▸ GOAL OF THE EXERCISE
Give back the full listing that follows exactly as it reads.

########

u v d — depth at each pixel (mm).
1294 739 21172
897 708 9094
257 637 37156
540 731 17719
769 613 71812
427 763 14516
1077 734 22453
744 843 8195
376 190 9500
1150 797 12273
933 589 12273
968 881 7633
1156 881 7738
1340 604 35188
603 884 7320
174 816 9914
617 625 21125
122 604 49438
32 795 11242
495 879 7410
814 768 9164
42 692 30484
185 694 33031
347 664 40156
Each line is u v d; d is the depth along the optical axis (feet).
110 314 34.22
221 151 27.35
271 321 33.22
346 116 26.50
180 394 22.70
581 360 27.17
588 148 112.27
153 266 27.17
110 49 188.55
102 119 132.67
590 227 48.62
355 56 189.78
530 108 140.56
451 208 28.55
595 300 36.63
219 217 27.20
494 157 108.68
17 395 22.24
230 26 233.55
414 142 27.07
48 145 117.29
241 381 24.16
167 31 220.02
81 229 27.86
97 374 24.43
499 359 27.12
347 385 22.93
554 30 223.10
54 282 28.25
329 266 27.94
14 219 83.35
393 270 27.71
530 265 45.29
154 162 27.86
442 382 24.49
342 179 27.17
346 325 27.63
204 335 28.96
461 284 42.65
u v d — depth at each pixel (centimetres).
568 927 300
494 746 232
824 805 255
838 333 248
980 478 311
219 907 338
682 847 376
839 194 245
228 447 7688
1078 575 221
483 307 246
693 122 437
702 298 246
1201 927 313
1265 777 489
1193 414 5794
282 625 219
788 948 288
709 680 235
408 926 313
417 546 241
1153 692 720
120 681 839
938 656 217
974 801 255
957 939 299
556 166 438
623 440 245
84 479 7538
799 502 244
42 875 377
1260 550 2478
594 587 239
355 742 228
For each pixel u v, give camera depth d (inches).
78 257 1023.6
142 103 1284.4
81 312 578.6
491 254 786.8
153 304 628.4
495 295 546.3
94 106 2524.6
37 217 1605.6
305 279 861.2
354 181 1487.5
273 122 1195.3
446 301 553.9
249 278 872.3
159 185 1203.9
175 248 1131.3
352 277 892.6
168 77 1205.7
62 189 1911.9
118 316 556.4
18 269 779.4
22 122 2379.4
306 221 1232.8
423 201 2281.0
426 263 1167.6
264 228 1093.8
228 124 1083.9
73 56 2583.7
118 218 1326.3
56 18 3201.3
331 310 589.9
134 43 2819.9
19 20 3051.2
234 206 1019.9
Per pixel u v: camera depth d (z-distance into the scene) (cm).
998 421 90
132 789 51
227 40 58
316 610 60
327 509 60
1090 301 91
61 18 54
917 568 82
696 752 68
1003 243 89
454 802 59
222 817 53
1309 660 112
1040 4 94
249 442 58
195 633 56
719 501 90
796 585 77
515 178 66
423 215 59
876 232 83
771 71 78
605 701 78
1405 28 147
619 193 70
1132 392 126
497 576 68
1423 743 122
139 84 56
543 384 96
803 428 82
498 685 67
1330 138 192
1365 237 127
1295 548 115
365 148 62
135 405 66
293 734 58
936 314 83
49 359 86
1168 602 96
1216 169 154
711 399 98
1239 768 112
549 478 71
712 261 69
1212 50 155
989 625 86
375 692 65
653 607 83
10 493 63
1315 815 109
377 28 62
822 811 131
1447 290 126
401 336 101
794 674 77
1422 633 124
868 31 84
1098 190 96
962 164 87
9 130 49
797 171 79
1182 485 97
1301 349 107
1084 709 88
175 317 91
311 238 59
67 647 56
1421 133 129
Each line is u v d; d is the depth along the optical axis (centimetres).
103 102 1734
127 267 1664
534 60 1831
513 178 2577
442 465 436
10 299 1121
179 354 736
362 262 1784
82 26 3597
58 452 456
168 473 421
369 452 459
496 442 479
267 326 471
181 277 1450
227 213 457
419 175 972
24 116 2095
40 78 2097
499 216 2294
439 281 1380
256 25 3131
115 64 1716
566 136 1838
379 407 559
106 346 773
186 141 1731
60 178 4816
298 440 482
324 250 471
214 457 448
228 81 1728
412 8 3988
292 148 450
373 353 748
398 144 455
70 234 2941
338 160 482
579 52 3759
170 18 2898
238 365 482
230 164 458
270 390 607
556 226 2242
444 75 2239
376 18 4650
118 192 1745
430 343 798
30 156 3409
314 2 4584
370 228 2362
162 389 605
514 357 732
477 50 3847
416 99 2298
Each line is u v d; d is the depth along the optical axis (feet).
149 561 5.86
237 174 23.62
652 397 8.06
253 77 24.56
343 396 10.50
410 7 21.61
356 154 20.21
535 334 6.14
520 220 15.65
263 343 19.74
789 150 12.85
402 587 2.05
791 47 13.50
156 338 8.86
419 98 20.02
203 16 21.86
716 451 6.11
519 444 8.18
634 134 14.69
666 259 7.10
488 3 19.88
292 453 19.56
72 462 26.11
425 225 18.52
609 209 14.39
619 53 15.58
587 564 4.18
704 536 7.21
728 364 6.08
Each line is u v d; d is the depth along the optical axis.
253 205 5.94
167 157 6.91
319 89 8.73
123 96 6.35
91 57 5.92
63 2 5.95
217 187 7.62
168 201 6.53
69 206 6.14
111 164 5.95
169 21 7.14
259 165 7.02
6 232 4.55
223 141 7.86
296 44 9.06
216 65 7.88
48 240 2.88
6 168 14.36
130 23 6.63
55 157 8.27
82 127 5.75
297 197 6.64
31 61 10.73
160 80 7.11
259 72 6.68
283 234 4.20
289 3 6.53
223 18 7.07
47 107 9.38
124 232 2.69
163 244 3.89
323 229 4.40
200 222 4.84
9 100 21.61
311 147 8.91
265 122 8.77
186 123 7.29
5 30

########

▸ ANSWER SECTION
u v d — depth at each pixel (mm).
1294 739 21172
897 708 9094
257 637 37156
540 731 17719
769 613 71812
427 763 14516
1077 734 22453
744 843 8195
376 190 9500
1150 797 12273
933 589 12273
968 881 7633
1156 881 7738
1340 604 35188
603 884 7320
174 816 9914
617 625 21125
122 604 49438
32 795 11242
495 879 7410
814 768 9164
42 692 30484
185 694 33031
347 664 40156
Each line is u v d; d is the depth along the optical axis (feet).
110 314 34.22
221 151 27.35
271 321 33.22
346 116 26.50
180 394 22.70
581 360 27.17
588 148 112.27
153 266 27.17
110 49 188.55
102 119 132.67
590 227 48.62
355 56 189.78
530 108 140.56
451 208 28.55
595 300 36.63
219 217 27.20
494 157 108.68
17 395 22.24
230 26 233.55
414 142 27.07
48 145 117.29
241 381 24.16
167 31 220.02
81 229 27.86
97 374 24.43
499 359 27.12
347 385 22.93
554 30 223.10
54 282 28.25
329 266 27.94
14 219 83.35
393 270 27.71
530 265 45.29
154 162 27.86
442 382 24.49
342 179 27.17
346 325 27.63
204 335 28.96
461 284 42.65
u v d — depth at each pixel (centimetres).
568 927 300
494 746 232
824 805 255
838 333 248
980 478 311
219 907 338
682 847 376
839 194 245
228 447 7688
1078 575 221
483 307 246
693 122 437
702 298 246
1201 927 313
1265 777 489
1193 414 5794
282 625 219
788 948 288
709 680 235
408 926 313
417 546 241
1153 692 720
120 681 839
938 656 217
974 801 255
957 939 299
556 166 438
623 440 245
84 479 7538
799 502 244
42 875 377
1260 550 2478
594 587 239
355 742 228
For each pixel u v, give camera depth d (inches).
78 257 1023.6
142 103 1284.4
81 312 578.6
491 254 786.8
153 304 628.4
495 295 546.3
94 106 2524.6
37 217 1605.6
305 279 861.2
354 181 1487.5
273 122 1195.3
446 301 553.9
249 278 872.3
159 185 1203.9
175 248 1131.3
352 277 892.6
168 77 1205.7
62 189 1911.9
118 316 556.4
18 269 779.4
22 122 2379.4
306 221 1232.8
423 201 2281.0
426 263 1167.6
264 228 1093.8
228 124 1083.9
73 56 2583.7
118 218 1326.3
56 18 3201.3
331 310 589.9
134 43 2819.9
19 20 3051.2
234 206 1019.9
Per pixel u v: camera depth d (z-distance into the scene) (cm).
998 421 90
132 789 51
227 40 58
316 610 60
327 509 60
1090 301 91
61 18 54
917 568 82
696 752 68
1003 243 89
454 802 59
222 817 53
1309 660 112
1040 4 94
249 442 58
195 633 56
719 501 90
796 585 77
515 178 66
423 215 59
876 232 83
771 71 78
605 701 78
1405 28 147
619 193 70
1132 392 126
497 576 68
1423 743 122
139 84 56
543 384 96
803 428 82
498 685 67
1330 138 192
1365 237 127
1295 548 115
365 148 62
135 405 66
293 734 58
936 314 83
49 359 86
1168 602 96
1216 169 154
711 399 98
1239 768 112
549 478 71
712 261 69
1212 50 155
989 625 86
375 692 65
653 607 83
10 493 63
1315 815 109
377 28 62
822 811 131
1447 290 126
401 336 101
794 674 77
1422 633 124
868 31 84
1098 190 96
962 164 87
9 130 49
797 171 79
1182 485 97
1301 349 107
1084 709 88
175 317 91
311 238 59
67 647 56
1421 133 129
Each line is u v d; d is the depth along the optical axis (centimetres).
103 102 1734
127 267 1664
534 60 1831
513 178 2577
442 465 436
10 299 1121
179 354 736
362 262 1784
82 26 3597
58 452 456
168 473 421
369 452 459
496 442 479
267 326 471
181 277 1450
227 213 457
419 175 972
24 116 2095
40 78 2097
499 216 2294
439 281 1380
256 25 3131
115 64 1716
566 136 1838
379 407 559
106 346 773
186 141 1731
60 178 4816
298 440 482
324 250 471
214 457 448
228 81 1728
412 8 3988
292 148 450
373 353 748
398 144 455
70 234 2941
338 160 482
579 52 3759
170 18 2898
238 365 482
230 164 458
270 390 607
556 226 2242
444 75 2239
376 18 4650
118 192 1745
430 343 798
30 156 3409
314 2 4584
370 228 2362
162 389 605
514 357 732
477 50 3847
416 99 2298
Each line is u v d; d is the depth along the optical axis (feet).
149 561 5.86
237 174 23.62
652 397 8.06
253 77 24.56
343 396 10.50
410 7 21.61
356 154 20.21
535 334 6.14
520 220 15.65
263 343 19.74
789 150 12.85
402 587 2.05
791 47 13.50
156 338 8.86
419 98 20.02
203 16 21.86
716 451 6.11
519 444 8.18
634 134 14.69
666 259 7.10
488 3 19.88
292 453 19.56
72 462 26.11
425 225 18.52
609 209 14.39
619 53 15.58
587 564 4.18
704 536 7.21
728 364 6.08
Each line is u v d; d is the depth along the optical axis.
253 205 5.94
167 157 6.91
319 89 8.73
123 96 6.35
91 57 5.92
63 2 5.95
217 187 7.62
168 201 6.53
69 206 6.14
111 164 5.95
169 21 7.14
259 165 7.02
6 232 4.55
223 141 7.86
296 44 9.06
216 65 7.88
48 240 2.88
6 168 14.36
130 23 6.63
55 157 8.27
82 127 5.75
297 197 6.64
31 61 10.73
160 80 7.11
259 72 6.68
283 234 4.20
289 3 6.53
223 18 7.07
47 107 9.38
124 232 2.69
163 244 3.89
323 229 4.40
200 222 4.84
9 100 21.61
311 147 8.91
265 122 8.77
186 123 7.29
5 30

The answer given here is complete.